I started thinking about those people who have blood clots lurking in their bodies and how those blood clots move to their brains and they drop dead without warning. I started worrying about blood clots lurking in my body. I was fretting over all of the things that could kill me suddenly, immediately as I lay in bed. I was spinning out of control and why, oh why wouldn't He call?
Finally, at 1:30, He called. He had fallen asleep early and had accidentally missed my bedtime.

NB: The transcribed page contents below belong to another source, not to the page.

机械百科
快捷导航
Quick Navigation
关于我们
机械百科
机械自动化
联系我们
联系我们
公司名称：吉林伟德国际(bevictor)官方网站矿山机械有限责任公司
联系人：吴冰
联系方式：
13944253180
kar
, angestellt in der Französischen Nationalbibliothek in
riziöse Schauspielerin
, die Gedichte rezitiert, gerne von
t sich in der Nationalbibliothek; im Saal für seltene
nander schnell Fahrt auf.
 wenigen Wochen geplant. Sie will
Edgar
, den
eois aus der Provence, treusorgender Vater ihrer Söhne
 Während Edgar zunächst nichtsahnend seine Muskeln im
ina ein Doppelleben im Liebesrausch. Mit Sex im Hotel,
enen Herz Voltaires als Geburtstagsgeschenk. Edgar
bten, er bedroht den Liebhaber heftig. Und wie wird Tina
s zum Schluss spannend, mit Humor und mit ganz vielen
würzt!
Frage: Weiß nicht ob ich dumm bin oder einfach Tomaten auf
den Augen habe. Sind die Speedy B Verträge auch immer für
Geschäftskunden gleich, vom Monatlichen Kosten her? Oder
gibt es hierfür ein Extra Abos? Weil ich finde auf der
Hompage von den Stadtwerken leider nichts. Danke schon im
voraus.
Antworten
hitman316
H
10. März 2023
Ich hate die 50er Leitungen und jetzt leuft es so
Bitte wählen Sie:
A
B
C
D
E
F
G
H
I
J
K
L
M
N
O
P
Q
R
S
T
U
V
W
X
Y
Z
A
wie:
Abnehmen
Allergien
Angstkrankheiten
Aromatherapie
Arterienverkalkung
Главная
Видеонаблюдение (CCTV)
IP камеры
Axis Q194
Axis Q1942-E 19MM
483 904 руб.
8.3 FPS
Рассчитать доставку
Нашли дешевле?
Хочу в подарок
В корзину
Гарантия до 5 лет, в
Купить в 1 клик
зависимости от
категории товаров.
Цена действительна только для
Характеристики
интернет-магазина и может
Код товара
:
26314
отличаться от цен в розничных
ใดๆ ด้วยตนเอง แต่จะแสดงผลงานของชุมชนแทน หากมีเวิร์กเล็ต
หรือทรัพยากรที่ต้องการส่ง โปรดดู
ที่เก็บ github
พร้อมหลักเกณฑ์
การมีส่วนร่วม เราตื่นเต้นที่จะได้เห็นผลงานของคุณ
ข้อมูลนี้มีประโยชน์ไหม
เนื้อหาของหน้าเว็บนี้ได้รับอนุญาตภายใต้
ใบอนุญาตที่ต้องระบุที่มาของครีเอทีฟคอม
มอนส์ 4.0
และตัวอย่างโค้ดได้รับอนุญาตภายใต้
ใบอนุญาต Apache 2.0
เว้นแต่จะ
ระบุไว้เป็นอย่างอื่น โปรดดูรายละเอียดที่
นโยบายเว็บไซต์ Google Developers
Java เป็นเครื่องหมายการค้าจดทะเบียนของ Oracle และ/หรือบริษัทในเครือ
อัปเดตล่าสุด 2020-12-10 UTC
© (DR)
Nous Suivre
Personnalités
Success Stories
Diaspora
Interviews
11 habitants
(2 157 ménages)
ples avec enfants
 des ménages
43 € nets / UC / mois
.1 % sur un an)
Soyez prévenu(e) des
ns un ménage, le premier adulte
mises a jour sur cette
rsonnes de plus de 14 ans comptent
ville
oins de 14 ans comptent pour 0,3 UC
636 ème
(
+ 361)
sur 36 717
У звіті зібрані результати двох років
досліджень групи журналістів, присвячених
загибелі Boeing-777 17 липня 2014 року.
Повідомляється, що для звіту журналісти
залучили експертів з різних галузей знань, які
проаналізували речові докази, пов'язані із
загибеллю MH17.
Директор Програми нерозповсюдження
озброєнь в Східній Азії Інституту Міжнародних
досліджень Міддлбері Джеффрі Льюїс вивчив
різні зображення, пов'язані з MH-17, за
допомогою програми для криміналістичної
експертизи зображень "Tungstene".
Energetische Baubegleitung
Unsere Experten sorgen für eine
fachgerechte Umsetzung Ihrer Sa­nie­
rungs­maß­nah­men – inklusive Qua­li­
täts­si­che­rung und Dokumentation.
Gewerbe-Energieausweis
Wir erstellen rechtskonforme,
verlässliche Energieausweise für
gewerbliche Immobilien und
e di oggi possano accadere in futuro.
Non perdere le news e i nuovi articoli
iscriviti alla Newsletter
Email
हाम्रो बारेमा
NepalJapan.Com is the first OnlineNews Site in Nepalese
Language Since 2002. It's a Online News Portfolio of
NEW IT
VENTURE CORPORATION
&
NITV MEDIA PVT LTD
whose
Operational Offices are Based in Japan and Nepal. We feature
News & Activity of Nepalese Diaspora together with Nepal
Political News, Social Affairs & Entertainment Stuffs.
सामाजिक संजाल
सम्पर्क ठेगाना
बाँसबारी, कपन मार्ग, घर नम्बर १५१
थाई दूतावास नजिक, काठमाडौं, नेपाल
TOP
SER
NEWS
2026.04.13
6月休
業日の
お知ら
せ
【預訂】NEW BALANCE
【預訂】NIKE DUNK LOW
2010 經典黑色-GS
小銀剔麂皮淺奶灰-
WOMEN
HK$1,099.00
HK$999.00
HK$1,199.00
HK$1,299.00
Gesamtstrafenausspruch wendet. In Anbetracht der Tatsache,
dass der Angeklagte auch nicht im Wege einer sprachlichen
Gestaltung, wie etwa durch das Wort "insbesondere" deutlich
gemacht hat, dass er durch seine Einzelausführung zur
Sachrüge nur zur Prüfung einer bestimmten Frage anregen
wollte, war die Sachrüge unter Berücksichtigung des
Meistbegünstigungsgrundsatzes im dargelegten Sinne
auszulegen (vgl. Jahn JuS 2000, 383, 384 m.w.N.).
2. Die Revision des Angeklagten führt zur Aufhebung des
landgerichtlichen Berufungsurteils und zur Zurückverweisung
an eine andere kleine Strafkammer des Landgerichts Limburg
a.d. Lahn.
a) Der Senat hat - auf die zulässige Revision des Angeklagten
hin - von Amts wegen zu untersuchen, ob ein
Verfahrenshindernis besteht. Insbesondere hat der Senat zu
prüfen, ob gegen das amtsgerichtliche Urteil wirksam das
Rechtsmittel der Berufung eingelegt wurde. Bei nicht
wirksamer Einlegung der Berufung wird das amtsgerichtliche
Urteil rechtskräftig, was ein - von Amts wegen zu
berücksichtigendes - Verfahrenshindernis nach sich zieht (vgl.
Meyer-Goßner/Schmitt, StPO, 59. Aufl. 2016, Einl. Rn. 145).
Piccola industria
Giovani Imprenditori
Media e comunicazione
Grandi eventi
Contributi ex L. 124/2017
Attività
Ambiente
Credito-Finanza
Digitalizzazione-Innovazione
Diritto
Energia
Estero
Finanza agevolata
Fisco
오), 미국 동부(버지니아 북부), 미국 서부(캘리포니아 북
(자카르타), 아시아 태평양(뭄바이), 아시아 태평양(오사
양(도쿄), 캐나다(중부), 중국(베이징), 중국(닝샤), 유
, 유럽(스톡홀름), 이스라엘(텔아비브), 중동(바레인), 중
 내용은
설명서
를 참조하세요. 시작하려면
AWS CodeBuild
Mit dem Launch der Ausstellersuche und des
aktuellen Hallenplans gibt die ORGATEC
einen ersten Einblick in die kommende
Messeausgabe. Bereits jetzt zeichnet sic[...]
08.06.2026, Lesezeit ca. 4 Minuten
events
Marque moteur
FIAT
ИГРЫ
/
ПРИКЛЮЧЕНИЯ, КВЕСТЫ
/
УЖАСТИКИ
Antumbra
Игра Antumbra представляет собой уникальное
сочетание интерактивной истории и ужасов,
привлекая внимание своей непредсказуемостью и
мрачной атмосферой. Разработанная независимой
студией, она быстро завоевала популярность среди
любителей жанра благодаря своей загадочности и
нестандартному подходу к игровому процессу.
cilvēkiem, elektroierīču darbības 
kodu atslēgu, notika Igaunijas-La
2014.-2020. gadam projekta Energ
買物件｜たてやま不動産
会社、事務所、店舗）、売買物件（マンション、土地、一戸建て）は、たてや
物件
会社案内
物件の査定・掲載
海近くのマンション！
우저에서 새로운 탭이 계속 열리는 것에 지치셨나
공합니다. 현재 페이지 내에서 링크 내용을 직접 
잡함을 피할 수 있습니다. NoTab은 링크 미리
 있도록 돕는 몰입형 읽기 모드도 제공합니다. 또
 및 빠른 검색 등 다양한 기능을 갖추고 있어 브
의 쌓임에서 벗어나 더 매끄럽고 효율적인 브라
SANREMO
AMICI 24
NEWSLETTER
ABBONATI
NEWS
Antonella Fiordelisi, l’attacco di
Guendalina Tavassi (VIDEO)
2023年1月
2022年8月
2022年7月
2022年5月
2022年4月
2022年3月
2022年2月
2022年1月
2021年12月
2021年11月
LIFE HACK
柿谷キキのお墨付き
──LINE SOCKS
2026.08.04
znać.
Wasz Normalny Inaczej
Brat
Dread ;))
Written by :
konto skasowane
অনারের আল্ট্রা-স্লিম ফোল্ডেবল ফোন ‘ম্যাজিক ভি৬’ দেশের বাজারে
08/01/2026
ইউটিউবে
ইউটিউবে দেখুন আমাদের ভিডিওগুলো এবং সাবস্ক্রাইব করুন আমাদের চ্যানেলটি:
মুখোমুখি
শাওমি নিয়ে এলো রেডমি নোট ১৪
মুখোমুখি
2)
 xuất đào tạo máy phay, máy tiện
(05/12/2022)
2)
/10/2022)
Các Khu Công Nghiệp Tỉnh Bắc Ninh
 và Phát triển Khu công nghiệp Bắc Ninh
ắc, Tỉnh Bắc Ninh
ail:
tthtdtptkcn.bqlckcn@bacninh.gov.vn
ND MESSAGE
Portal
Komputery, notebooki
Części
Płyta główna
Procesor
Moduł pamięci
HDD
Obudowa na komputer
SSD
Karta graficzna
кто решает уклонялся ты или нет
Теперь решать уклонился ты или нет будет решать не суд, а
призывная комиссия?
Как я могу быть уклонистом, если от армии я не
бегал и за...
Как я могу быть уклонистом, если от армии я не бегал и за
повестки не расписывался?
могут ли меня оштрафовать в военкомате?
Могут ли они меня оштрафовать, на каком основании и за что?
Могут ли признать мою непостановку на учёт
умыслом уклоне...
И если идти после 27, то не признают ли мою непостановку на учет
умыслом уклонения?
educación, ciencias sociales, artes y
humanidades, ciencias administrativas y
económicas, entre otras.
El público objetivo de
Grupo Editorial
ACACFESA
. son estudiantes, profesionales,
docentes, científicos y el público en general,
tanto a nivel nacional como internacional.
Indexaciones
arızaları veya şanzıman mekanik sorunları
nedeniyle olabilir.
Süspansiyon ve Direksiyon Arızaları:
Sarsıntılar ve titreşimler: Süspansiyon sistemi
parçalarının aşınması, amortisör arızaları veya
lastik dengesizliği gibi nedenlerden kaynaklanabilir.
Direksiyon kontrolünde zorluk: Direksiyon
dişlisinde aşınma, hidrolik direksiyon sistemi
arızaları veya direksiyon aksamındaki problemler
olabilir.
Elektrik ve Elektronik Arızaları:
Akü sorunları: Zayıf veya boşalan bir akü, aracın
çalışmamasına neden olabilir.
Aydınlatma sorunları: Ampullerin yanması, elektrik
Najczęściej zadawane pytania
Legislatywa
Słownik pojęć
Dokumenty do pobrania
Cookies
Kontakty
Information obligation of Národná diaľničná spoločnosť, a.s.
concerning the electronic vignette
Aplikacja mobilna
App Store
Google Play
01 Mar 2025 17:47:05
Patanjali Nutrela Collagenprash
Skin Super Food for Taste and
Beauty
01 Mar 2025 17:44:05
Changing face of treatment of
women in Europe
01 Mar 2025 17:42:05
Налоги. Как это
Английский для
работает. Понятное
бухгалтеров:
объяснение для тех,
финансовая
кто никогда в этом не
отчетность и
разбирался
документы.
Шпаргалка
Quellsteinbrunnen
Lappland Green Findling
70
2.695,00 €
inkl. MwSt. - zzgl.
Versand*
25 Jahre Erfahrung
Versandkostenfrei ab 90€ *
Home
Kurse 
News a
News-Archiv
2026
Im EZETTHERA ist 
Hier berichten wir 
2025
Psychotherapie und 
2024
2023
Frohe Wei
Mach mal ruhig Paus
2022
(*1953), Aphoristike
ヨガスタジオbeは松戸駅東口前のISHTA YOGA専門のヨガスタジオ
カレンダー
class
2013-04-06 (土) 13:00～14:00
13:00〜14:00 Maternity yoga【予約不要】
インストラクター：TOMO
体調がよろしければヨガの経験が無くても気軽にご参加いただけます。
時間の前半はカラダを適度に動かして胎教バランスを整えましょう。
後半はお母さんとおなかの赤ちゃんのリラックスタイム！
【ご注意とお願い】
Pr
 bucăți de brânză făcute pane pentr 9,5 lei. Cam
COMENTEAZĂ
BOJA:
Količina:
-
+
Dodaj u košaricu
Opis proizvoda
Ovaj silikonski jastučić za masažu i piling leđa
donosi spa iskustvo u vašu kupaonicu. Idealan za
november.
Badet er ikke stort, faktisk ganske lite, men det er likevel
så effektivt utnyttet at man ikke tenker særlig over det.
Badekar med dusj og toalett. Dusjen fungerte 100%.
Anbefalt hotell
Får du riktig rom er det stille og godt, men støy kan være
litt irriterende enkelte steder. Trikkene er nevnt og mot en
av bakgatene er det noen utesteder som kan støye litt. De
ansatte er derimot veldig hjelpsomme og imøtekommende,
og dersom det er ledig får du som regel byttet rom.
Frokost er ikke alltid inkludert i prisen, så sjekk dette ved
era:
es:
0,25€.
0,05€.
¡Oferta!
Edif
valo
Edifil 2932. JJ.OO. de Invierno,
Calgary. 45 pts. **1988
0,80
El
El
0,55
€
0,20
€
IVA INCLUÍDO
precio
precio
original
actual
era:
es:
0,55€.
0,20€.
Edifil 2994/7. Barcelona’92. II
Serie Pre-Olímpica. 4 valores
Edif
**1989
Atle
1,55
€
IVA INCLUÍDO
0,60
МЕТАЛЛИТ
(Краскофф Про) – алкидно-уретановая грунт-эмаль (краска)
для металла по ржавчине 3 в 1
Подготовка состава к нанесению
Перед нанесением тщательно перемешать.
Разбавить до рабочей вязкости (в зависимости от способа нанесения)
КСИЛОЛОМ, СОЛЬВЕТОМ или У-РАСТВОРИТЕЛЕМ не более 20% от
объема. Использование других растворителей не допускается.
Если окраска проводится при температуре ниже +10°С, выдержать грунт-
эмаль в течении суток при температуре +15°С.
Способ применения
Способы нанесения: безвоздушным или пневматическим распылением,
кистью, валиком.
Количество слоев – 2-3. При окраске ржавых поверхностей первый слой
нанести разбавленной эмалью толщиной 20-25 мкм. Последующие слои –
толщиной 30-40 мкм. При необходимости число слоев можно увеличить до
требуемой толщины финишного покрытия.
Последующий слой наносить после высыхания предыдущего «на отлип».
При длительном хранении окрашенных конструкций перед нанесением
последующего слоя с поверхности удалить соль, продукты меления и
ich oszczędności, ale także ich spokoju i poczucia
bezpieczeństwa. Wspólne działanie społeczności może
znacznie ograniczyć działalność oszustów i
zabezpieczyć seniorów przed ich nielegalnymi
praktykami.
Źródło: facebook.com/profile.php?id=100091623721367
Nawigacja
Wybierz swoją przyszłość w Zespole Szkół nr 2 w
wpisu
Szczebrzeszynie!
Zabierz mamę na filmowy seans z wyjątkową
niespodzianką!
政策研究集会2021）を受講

I was so upset by the time he called that I had a panic attack. That hasn't happened in a very long time and it was a frightening development. There was a time, more than seven years ago, when I had panic attacks every day. I was completely crippled by them. My life narrowed to the time between these attacks, minus the time anticipating an attack, minus the time to recover from an attack. I remember that year as one of constant, crushing anxiety. Almost all of my recollections from that year involve the bedroom in my campus apartment: me pacing the small space between the computer desk and the bed and the door, phone clasped to my ear, desperately pleading for someone to help me deal with the unbelievable pain.
In any case, this was just one panic attack. One. It did not recur in the following days and I feel just as strong as ever. The amazing thing about the experience was the way that He helped me through it. In the old days, I was so frustrated by my panic attacks because no one seemed to know how to help, especially not my boyfriend at the time. I was desperate for someone to just comfort me, or reassure me or something I couldn't then describe.
Who knew that being owned would give me the perfect tools to battle the devastation of a panic attack? My owner reassured me on every front - that I am owned, that I am loved, that he is taking care of me, that everything will be okay - and I believed him with all of my heart. After the panic subsided and I was left feeling depleted and tired, he had me continue to breathe deep and cuddle with my favorite stuffed animal so that I could relax. He stayed on the phone with me until I was nearly asleep and then quietly told me that he loved me.
I mumbled groggily, "I love my owner," before I put the phone down and finally drifted off to sleep.